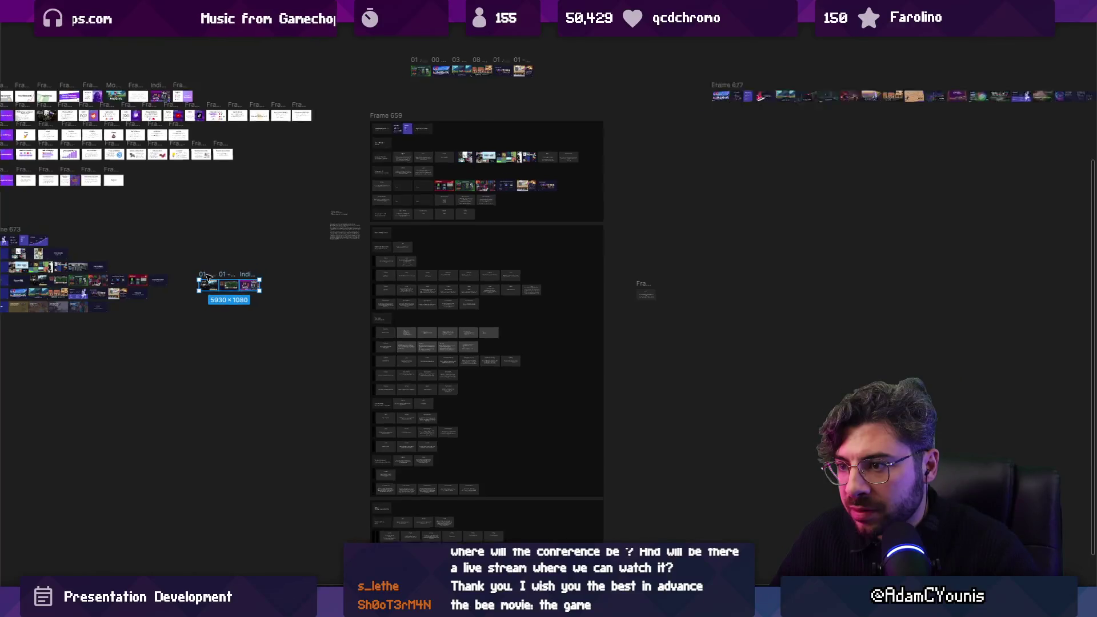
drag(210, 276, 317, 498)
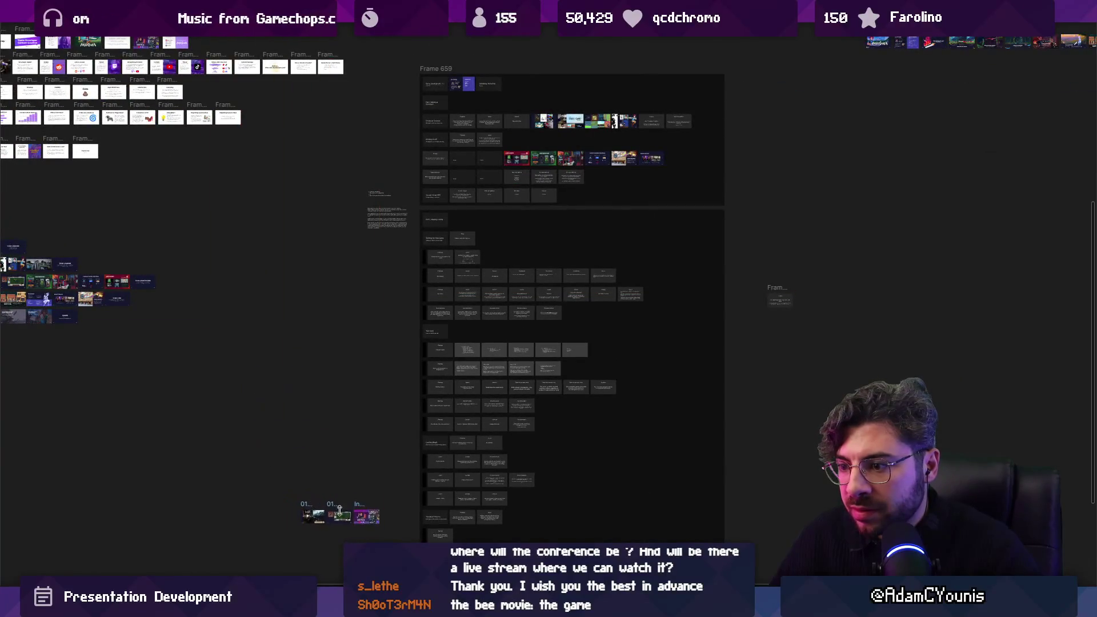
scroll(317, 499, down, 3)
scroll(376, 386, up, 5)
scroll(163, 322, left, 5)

* Task details
Each line from the one holding "scroll(317, 499, down, 3)" through the last line of the data is to be transcribed exactly, with nothing else added.

* Answer to this task
scroll(317, 499, down, 3)
scroll(376, 386, up, 5)
scroll(163, 322, left, 5)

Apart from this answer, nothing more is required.